Шорму удалось выразить абсурдность повседневного социалистического
строительства «лучшей жизни», в которое чем дальше от начала революции, тем меньше
верят в нее. Некоторым осознанным противоречием в образной системе «Отваги…»
становится фигура Веры, возлюбленной главного героя, которая хочет просто жить и
наслаждаться каждым днем существования. Кто знает, пойди главный герой «Отваги…»
вслед за ней и откажись он от мертворожденных идеалов революции, жизнь бы его
сложилась, пусть и не в бытовом отношении, но в бытийном точно. Хотел ли он этого или
нет, но Шорм по сути дела снял фильм в какой-то мере соцреалистический, ведь можно
смотреть его и сочувствовать главному герою, которого постер к фильму изображает
распятым на воротах завода новым Христом, этаким мучеником революции,
пострадавшим от мещанства.
В то же время Эвальд Шорм достаточно трезв в своем восприятии
действительности и моральных категорий, чтобы герой его картины смахивал больше на
антигероя «Оглянись во гневе» Ричардсона и Осборна своей неуживчивостью,
ворчливостью и мизантропией, чем на рыцаря без страха и упрека. Это малоприятный
персонаж, его агрессивно мещанское окружение не лучше, но и сам он не привлекателен
настолько, чтобы стать героем соцреалистической агитки. «Отвагу на каждый день»

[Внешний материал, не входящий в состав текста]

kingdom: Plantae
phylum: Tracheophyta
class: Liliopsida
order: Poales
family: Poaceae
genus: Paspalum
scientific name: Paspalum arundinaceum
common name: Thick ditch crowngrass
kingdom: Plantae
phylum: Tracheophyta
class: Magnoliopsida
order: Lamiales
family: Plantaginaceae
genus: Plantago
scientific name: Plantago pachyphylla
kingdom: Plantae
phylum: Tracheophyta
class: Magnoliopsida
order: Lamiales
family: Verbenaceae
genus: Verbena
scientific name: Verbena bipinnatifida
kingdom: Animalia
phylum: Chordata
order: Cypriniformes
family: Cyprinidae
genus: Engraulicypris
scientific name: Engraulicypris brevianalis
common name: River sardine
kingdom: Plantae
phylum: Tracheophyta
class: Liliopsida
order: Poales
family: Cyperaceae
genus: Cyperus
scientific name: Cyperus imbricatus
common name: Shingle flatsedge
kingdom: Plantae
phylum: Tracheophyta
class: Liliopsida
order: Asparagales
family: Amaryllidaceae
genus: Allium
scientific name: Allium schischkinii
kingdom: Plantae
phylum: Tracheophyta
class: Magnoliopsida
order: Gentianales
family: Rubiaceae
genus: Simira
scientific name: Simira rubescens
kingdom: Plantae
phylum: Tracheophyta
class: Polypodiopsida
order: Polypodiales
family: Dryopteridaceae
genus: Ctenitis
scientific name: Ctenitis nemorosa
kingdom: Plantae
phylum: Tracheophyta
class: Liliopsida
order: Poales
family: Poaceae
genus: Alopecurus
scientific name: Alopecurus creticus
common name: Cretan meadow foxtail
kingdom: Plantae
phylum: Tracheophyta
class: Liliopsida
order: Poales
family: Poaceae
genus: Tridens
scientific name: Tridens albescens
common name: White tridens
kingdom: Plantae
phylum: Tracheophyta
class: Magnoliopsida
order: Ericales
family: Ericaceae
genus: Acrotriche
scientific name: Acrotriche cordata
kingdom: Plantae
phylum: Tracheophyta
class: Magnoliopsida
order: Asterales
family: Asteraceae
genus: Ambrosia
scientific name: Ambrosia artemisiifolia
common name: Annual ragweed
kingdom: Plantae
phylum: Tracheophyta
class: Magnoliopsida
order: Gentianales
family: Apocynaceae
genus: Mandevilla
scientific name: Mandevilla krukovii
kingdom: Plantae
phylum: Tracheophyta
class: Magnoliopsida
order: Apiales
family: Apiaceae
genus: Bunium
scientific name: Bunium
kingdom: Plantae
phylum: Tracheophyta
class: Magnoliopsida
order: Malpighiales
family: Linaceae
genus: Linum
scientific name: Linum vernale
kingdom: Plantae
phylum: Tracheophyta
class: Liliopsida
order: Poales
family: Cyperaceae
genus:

можно считать удачным примером «черного фильма» в югославском понимании этого
слова: как и ленты Макавеева или Петровича, это достаточно неприглядная история
крушения иллюзий в отношении, как идеалов революции, так и того, во что они
превратились в эпоху поздней «оттепели». Другое дело, что иначе в 1964 году, когда
фильм Шорма вышел на экраны, высказаться на подобную тему было нельзя, кроме как в
подобной форме. Цензура в чехословацком кино еще так не лютовала, как в начале 1970-
х, но и не была фактически отменена, как в 1967-1968 годах. В любом случае, в отличие от
«Возвращения блудного сына», в «Отваге на каждый день» постановщику удалось сказать
и свое веское слово в адрес критики социализма, облеченное, что важно, в тщательно
проработанную и хорошо структурированную форму.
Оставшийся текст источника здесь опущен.